Give the parametric equations of the line of intersection of the planes $4x + 2y + 2z = -1$ and $3x + 6y + 3z = 7$
Also, give the equation of the plane that passes through the point $(2,-1,4)$ and is perpendicular to the line found above.
Give the parametric equations of the line of intersection of the planes $4x + 2y + 2z = -1$ and $3x + 6y + 3z = 7$
Also, give the equation of the plane that passes through the point $(2,-1,4)$ and is perpendicular to the line found above.
Hope next time you'll be more gentle when asking.
The cross product of the normal vectors (let's call it $v_3$) of these planes is $(-6, -6, 18)$.
The next step is to find a point in the line of intersection. To do that, let any variable be $0$.
Say, $z=0$: $4x + 2y= −1$ $3x+6y=7$
Using these two new equations, find the values of $x$ and $y$. You'll get $x = -10/9$ and $y = 31/18$.
Using the values of x and y, find z from any of the two original equations, $z=14/3$.
Therefore, $v_0 = (-10/9, 31/18, 14/3)$ in simplest form
$v_0 = (-20, 31, 84)$
The equation of the line of intersection is $ f(t) = (-20, 31, 84) + (-6, -6, 18)t$ and therefore, the parametric equations are:
$x = -20 - 6t \\y = 31 - 6t \\z = 84 + 18t $
Can't you solve the easy, though slightly annoying, linear system? $\left(\begin{array}{cccr}4&2&2&-1\\3&6&3&7\end{array}\right)\to\left(\begin{array}{cccr}1&1/2&1/2&-1/4\\0&9/2&3/2&31/4\end{array}\right)\Longrightarrow$$\Longrightarrow L:=\left\{\left(\frac{-10-3z}{9}\,,\,\frac{31-6z}{18}\,,\,z\right)\,\,/\,\,z\in\mathbb{R}\right\}$ is the intersection line. Take now $\,\,A,B\in L\,\,$, evaluate $\,\,\overrightarrow{AB}\,\,$, and the vector parametric form of $L$ is $A+t\,\overrightarrow{AB}\,,\,t\in\mathbb{R}$

━━━━━━━━━━

Activities:
- a) Repeat everything in the plane-intersection thread from "Hope next time" down to "variable be $0$.".
- b) Answer these questions from the plane-intersection thread.
(i) Through which point must the perpendicular plane pass?
(ii) What vector is given as the cross product of the two planes' normal vectors?
(iii) Which variable is set to $0$ to find a point on the line of intersection?

(Transcribed page contents)
━━━━━━━━━━

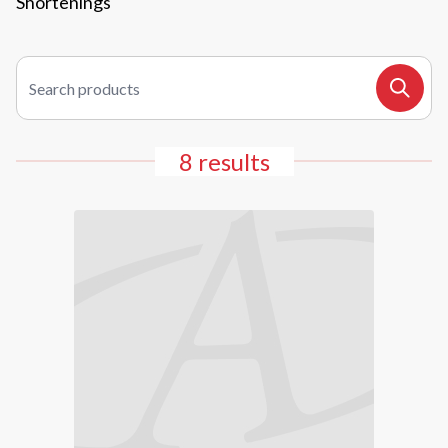
Shortenings
Search products
Search
8 results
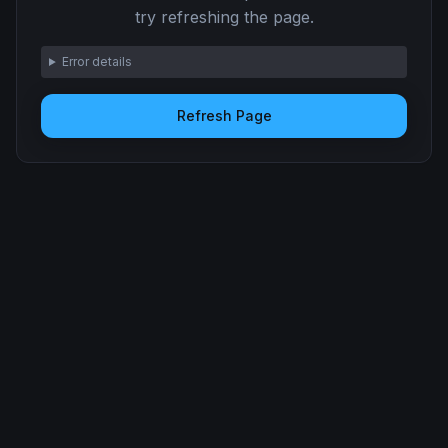
try refreshing the page.
Error details
Refresh Page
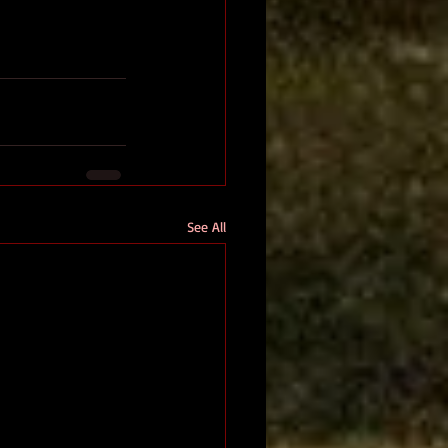
See All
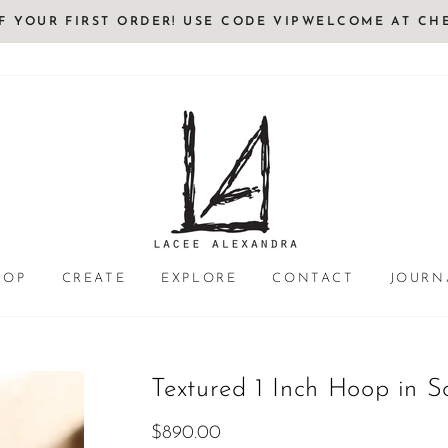
FF YOUR FIRST ORDER! USE CODE VIPWELCOME AT CH
HOP
CREATE
EXPLORE
CONTACT
JOURN
Textured 1 Inch Hoop in S
Regular
$890.00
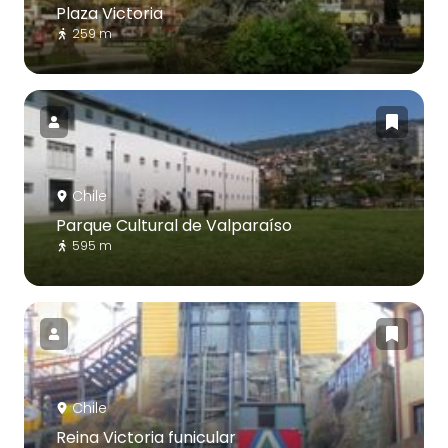
Plaza Victoria
259 m
Chile
Parque Cultural de Valparaíso
595 m
Chile
Reina Victoria funicular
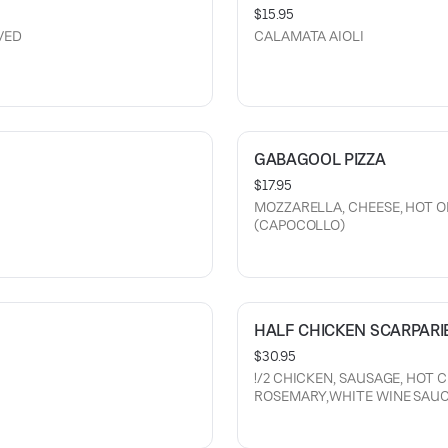
$15.95
VED
CALAMATA AIOLI
GABAGOOL PIZZA
$17.95
MOZZARELLA, CHEESE, HOT O
(CAPOCOLLO)
HALF CHICKEN SCARPARI
$30.95
!/2 CHICKEN, SAUSAGE, HOT 
ROSEMARY,WHITE WINE SAUC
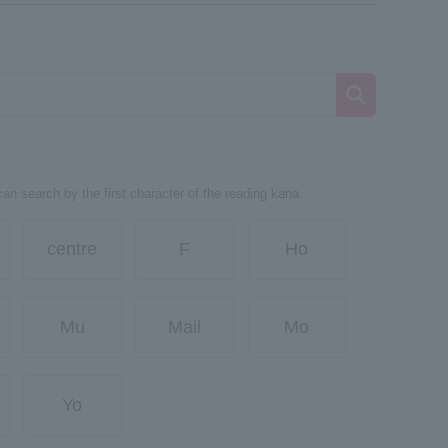
can search by the first character of the reading kana.
centre
F
Ho
Mu
Mail
Mo
Yo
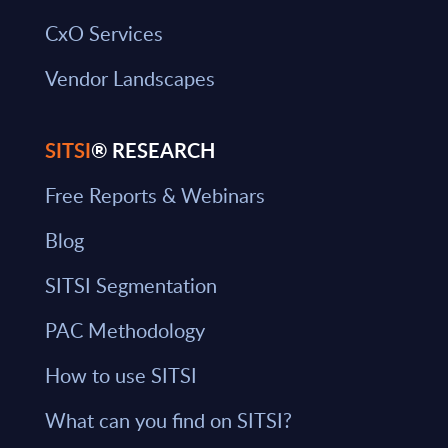
CxO Services
Vendor Landscapes
SITSI
® RESEARCH
Free Reports & Webinars
Blog
SITSI Segmentation
PAC Methodology
How to use SITSI
What can you find on SITSI?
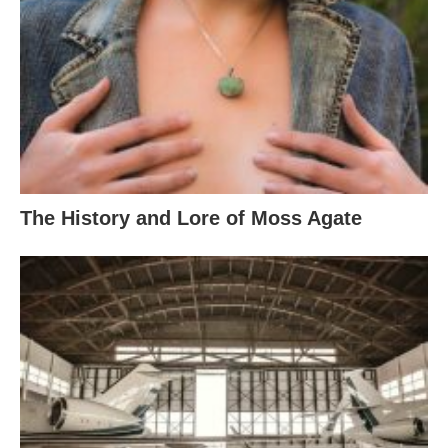
The History and Lore of Moss Agate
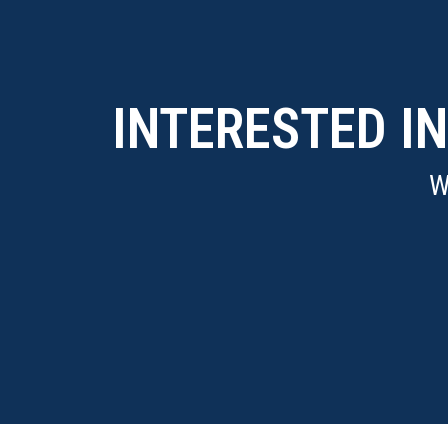
INTERESTED I
W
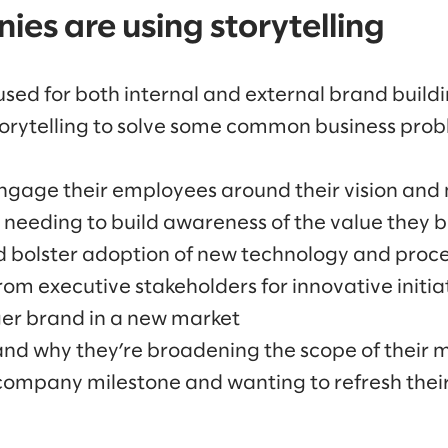
es are using storytelling
used for both internal and external brand buildi
orytelling to solve some common business probl
ngage their employees around their vision and 
needing to build awareness of the value they b
d bolster adoption of new technology and proc
rom executive stakeholders for innovative initia
ger brand in a new market
nd why they’re broadening the scope of their m
company milestone and wanting to refresh their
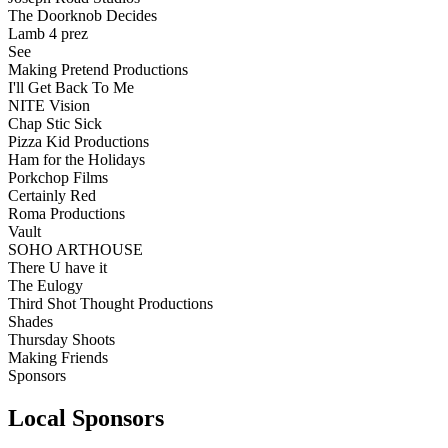
The Doorknob Decides
Lamb 4 prez
See
Making Pretend Productions
I'll Get Back To Me
NITE Vision
Chap Stic Sick
Pizza Kid Productions
Ham for the Holidays
Porkchop Films
Certainly Red
Roma Productions
Vault
SOHO ARTHOUSE
There U have it
The Eulogy
Third Shot Thought Productions
Shades
Thursday Shoots
Making Friends
Sponsors
Local Sponsors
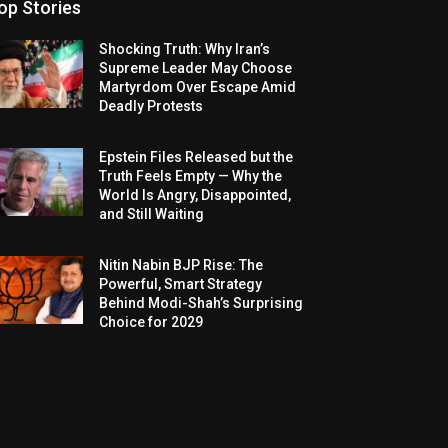
op Stories
Shocking Truth: Why Iran’s
Supreme Leader May Choose
Martyrdom Over Escape Amid
Deadly Protests
Epstein Files Released but the
Truth Feels Empty — Why the
World Is Angry, Disappointed,
and Still Waiting
Nitin Nabin BJP Rise: The
Powerful, Smart Strategy
Behind Modi-Shah’s Surprising
Choice for 2029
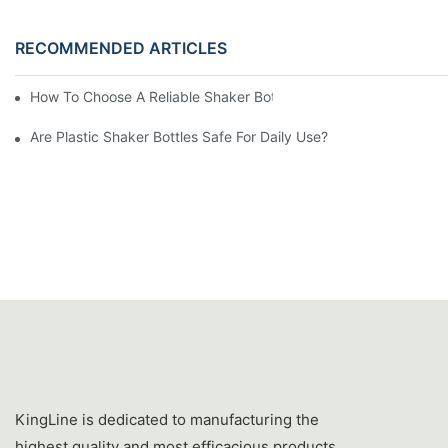
RECOMMENDED ARTICLES
How To Choose A Reliable Shaker Bottle Manufacturer In China
Are Plastic Shaker Bottles Safe For Daily Use?
KingLine is dedicated to manufacturing the
highest quality and most efficacious products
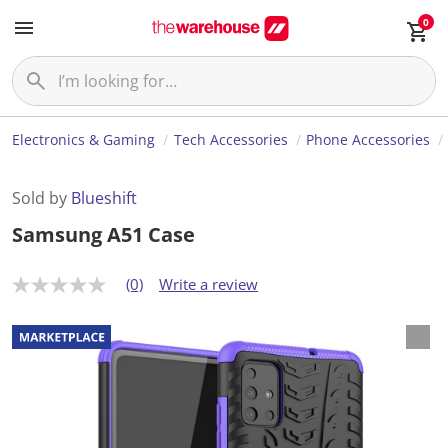
0
Electronics & Gaming
Tech Accessories
Phone Accessories
Sold by
Blueshift
Samsung A51 Case
(0)
Write a review
N
o
r
a
t
i
n
g
v
a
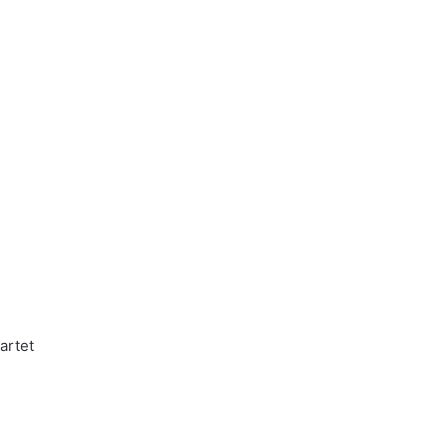
artet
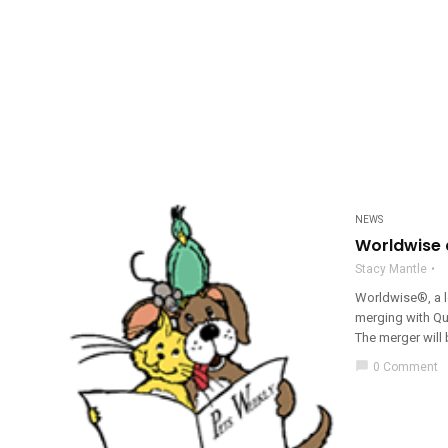
NEWS
Worldwise 
Stacy Mantle
Worldwise®, a l
merging with Qu
The merger will 
chat_bubble
0 Comment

━━━━━━━━━━

Responses to the exercise:
- a)
Hope next time you'll be more gentle when asking.
The cross product of the normal vectors (let's call it $v_3$) of these planes is $(-6, -6, 18)$.
The next step is to find a point in the line of intersection. To do that, let any variable be $0$.

- b)
(i) $(2,-1,4)$
(ii) $(-6, -6, 18)$
(iii) $z$